§ Exercise requirements
1) In the article on the Brexit extension, shorten the paragraph beginning "Embattled British Prime Minister Theresa May" while keeping its main facts.
2) Write the next paragraph of the article on the Brexit extension, picking up after its final sentence.

§ Text under study

EU’s Tusk proposes 12-month flexible Brexit extension: BBC

The plan would let UK leave sooner if British parliament ratifies a deal agreed by EU leaders next week, BBC reports.

European Council President Tusk delivers a speech during a debate on the outcome of the latest European Summit on Brexit, at the European Parliament in Strasbourg
EU leaders are expected to consider any extension requests by the UK at an emergency summit on April 10 [File: Vincent Kessler/Reuters]

European Council President Donald Tusk is proposing to make an offer of a 12-month “flexible” extension to the Brexit date, the BBC reported on Friday, citing a senior European Union source.

The plan would let the United Kingdom leave sooner if the British parliament ratifies a deal but will need to be agreed to by EU leaders next week at a summit, according to Britain’s state broadcaster.

Embattled British Prime Minister Theresa May held talks with opposition Labour party leader Jeremy Corbyn on Wednesday to try and plot a way out of the crisis after her EU divorce deal was rejected three times by legislators, including from her Conservative party.


The two parties are set to continue talks on Friday.

May said earlier this week she would seek a delay that is “as short as possible” to the current Brexit date of April 12.

§ Extracted data

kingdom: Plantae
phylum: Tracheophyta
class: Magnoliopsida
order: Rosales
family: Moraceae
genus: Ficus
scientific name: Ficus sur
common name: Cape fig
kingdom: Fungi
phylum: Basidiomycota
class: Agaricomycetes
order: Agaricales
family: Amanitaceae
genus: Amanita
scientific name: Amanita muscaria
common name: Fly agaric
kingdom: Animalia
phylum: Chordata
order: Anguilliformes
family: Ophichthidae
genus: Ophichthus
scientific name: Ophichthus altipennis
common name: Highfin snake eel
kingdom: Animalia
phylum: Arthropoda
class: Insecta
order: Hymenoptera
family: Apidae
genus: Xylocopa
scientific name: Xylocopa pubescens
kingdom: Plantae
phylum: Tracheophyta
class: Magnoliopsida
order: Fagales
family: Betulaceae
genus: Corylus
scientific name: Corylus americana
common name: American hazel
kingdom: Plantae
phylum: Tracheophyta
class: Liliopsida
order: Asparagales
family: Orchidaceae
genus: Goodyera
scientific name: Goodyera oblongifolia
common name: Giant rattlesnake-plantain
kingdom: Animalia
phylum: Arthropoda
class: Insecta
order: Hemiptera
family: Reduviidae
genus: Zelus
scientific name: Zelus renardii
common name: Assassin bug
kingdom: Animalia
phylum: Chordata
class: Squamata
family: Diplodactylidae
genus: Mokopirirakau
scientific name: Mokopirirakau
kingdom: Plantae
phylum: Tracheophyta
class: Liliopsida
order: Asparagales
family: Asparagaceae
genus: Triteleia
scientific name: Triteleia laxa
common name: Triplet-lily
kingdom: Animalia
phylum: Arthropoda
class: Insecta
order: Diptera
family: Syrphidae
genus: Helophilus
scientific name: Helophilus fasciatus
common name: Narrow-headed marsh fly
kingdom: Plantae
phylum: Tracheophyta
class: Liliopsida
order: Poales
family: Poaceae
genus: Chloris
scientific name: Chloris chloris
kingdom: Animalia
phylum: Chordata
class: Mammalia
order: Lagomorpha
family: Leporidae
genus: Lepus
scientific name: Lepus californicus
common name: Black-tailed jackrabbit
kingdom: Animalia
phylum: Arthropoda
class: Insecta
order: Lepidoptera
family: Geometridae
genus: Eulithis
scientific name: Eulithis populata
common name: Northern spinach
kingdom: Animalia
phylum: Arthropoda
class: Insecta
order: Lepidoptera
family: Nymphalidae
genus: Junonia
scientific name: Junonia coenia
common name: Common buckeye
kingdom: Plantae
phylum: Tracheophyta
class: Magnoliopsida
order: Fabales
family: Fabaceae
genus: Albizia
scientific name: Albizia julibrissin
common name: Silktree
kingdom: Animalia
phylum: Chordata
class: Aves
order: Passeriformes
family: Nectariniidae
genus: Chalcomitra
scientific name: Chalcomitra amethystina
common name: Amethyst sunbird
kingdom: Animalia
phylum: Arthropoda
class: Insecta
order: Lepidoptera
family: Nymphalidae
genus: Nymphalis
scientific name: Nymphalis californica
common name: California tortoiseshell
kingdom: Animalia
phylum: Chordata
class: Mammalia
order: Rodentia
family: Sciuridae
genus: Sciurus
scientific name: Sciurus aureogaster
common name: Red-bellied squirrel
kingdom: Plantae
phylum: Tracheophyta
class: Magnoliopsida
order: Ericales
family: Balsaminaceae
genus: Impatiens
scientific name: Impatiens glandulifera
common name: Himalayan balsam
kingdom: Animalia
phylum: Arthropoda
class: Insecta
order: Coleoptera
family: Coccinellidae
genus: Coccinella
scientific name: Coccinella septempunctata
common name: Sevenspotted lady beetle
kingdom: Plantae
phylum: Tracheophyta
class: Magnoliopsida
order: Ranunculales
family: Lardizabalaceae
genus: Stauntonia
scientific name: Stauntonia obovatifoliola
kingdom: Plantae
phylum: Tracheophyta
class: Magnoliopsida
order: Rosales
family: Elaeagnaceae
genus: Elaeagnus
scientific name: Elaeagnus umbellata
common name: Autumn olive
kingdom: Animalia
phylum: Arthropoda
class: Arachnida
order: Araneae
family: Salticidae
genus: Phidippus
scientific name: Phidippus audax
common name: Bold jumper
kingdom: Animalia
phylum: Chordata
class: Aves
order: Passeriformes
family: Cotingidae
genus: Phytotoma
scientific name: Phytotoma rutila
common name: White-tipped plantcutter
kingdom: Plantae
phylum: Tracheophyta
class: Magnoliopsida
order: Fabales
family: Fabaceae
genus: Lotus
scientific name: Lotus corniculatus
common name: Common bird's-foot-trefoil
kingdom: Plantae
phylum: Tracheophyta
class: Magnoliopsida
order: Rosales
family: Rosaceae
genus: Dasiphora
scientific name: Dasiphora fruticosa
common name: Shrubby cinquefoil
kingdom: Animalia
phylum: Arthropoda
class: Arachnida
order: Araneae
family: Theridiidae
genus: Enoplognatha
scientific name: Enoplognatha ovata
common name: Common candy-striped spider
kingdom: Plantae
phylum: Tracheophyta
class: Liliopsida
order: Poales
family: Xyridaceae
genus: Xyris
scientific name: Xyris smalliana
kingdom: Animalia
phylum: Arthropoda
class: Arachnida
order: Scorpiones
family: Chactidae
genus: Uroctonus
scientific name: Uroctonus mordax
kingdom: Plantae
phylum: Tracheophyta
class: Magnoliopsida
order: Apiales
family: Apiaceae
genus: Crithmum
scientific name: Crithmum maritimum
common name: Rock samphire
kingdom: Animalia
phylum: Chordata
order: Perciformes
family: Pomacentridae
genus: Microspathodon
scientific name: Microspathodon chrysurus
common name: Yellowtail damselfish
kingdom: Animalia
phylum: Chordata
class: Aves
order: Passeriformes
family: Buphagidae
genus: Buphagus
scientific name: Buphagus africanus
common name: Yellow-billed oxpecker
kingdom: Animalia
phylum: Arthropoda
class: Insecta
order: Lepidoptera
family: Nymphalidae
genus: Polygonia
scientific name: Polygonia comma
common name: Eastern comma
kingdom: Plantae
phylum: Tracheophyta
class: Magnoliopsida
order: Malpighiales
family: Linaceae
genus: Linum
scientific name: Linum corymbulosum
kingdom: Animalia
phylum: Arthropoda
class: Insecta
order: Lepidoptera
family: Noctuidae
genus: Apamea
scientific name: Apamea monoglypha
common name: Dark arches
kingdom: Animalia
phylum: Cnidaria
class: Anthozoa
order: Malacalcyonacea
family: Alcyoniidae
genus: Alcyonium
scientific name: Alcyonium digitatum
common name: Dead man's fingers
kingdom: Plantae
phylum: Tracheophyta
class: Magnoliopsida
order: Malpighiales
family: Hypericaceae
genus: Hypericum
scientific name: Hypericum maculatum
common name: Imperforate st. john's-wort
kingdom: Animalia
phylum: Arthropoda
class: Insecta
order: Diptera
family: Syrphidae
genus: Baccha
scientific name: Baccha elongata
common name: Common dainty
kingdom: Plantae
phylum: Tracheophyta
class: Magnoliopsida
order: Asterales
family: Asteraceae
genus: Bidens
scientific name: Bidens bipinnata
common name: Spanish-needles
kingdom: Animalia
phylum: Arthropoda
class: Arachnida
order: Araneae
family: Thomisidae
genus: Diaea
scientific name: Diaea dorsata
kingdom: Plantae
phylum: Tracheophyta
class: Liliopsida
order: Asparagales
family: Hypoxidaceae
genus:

§ Responses to the exercise
1) On Wednesday, Theresa May met Labour leader Jeremy Corbyn to find a way out of the crisis, after legislators, including some from her own Conservative party, rejected her EU divorce deal three times.

2)
This requires for her and Corbyn to agree on a proposal for parliamentarians to vote on before April 10, when EU leaders are expected to consider extension requests at an emergency summit.

Attorney General Geoffrey Cox told BBC that if the talks between UK’s Conservative and Labour parties fail, the delay is “likely to be a long one”.

British parliamentarians narrowly approved on Wednesday a bill seeking to delay Brexit, as they attempt to avoid a “no-deal” exit from the EU.

EU watches and waits 

European Commission President Jean-Claude Juncker has said the UK will not get any short-term extensions for Brexit unless its parliament backs May’s deal.

“A ‘no-deal’ at midnight on the 12th of April is now a very likely scenario,” Juncker told the European Parliament on Wednesday.

“[The] UK will be affected more than the EU because there is no such thing as a ‘managed or negotiated no-deal’ and there is no such thing as a no-deal transition,” Juncker said. 


France‘s new European Affairs Minister Amelie de Montchalin said that, while May and Corbyn’s meeting was a positive step, it offered no guarantee of a way out of the crisis.

“Theresa May’s call yesterday evening for national unity is very positive, but we have no certainty on what will be the outcome,” de Montchalin, who was appointed this week, told French politicians.

There were mixed messages from other EU member states, with German Chancellor Angela Merkel vowing to fight “till the last hour” to avoid a “no-deal” Brexit, but others felt lukewarm about granting another extension.

Ireland’s Foreign Minister Simon Coveney said Ireland would support a delay to the UK’s departure, but Austrian Chancellor Sebastian Kurz said there was currently no reason to agree to an extension.